Other challenges include a bureaucratic land tenure system that has been a limiting factor to plantation development; inadequate access to finance; a small domestic market; and the struggle for local processors to mechanise and expand.
The Association of Cashew Processors Ghana (ACPG) has constantly called on government to quicken the pace of setting up the Tree Crop Development Authority to deal with the many challenges within the cashew industry. According to the association, challenges such as an unfair Raw Cashew Nut (RCN) market, poor storage, lack of appropriate finance and improper relationships among some stakeholders within the industry can be dealt with by the Authority.
Data from the association show that there are more than 12 large and small-scale processing companies in the country, with over 27,000mt installed processing capacity. With the coming on board of Brazil’s largest processor, Usibras, with its 35,000mt plant, the total processing capacity is now more than 60,000mt.
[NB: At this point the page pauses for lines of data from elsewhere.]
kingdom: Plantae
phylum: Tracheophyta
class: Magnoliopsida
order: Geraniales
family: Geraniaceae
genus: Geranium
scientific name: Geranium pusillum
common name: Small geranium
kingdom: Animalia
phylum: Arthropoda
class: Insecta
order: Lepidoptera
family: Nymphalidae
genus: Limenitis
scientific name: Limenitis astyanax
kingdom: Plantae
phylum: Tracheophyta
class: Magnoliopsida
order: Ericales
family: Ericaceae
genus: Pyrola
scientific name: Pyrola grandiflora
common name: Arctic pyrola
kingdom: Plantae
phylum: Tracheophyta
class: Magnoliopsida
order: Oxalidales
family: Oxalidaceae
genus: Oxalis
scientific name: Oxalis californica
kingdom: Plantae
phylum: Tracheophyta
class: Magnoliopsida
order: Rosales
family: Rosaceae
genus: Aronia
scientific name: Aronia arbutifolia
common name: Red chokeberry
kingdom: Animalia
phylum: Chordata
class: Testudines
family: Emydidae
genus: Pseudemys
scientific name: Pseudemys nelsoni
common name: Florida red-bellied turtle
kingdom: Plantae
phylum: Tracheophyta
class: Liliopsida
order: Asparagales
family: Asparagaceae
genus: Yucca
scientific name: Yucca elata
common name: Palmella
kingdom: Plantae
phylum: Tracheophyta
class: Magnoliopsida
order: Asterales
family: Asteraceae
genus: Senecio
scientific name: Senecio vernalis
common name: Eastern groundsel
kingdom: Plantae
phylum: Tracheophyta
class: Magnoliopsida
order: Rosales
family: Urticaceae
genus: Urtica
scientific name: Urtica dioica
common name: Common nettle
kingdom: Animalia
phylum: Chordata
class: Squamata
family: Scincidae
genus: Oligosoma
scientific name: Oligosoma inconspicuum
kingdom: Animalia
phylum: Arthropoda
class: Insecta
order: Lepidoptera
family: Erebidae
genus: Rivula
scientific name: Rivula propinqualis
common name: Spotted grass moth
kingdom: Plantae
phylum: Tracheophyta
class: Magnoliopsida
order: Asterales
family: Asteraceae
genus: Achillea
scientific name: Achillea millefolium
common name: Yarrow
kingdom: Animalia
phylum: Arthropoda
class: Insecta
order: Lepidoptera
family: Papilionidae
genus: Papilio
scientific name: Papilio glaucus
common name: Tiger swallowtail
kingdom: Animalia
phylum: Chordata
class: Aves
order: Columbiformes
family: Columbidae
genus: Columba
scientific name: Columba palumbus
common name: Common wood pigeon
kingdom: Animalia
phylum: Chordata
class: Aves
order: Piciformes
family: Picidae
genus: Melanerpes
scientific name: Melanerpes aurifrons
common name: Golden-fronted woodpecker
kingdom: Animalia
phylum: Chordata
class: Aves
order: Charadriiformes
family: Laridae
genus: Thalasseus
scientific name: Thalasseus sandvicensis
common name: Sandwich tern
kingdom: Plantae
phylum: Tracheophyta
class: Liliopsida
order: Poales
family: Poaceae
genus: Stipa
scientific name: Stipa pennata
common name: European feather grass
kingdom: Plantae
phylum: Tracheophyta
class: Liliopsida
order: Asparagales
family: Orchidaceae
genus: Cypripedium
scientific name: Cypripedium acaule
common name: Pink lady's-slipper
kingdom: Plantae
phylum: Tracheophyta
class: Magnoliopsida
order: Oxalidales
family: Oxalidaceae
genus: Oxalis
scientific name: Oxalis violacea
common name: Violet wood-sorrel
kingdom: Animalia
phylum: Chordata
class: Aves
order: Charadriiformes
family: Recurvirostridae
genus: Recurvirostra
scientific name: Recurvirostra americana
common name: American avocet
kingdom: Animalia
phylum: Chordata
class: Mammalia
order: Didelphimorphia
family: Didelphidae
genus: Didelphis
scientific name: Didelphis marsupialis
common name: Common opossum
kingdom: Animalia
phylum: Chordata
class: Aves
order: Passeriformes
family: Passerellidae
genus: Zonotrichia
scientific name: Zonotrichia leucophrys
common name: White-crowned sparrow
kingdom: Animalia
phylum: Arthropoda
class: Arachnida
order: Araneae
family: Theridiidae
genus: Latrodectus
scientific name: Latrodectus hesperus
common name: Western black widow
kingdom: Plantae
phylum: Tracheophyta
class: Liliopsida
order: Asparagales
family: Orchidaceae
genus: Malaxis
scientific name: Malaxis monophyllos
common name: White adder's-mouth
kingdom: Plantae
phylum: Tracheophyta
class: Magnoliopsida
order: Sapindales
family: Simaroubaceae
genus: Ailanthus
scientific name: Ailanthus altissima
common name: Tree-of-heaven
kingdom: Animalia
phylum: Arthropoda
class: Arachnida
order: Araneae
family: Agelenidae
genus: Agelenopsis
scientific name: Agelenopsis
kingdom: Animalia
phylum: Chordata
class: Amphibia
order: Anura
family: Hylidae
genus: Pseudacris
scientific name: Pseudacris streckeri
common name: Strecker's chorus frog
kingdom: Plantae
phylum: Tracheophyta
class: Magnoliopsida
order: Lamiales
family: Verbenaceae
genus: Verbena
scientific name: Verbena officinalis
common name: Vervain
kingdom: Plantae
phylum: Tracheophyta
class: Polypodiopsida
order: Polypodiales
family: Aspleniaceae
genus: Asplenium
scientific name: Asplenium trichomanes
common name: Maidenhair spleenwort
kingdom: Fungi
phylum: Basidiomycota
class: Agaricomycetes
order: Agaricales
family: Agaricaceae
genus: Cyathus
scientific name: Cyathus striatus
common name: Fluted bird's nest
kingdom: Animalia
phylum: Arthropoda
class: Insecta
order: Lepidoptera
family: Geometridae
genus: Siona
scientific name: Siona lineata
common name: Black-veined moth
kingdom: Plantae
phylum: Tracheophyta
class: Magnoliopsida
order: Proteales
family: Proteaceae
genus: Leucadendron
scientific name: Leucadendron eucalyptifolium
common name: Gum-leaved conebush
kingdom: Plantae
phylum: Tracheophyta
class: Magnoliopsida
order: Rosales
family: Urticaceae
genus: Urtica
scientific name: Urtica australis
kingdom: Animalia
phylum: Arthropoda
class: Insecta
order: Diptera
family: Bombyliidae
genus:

Data from GEPA also indicate that Ghana exports an average of 150,000mt of RCN annually. The NEDS envisions that by 2029 the country will reach annual local cashew harvests of at least 500,000 metric tonnes – enough to satisfy the raw material needs of local processors. Cashew processing is a source of employment to thousands of farmers, with over 65 percent being women; and about 200 jobs are generated per 1,000 tonnes of cashew.
GEPA is set to invest over US$600million during the next ten years, in a bid to diversify the economy through Non-Traditional Exports (NTEs).
The NEDS is developed around three main strategic pillars – which seek to expand and diversify the supply base for value added industrial export products and services; improve the business, regulatory environment for export; and build and expand the required human capital for industrial export development and marketing.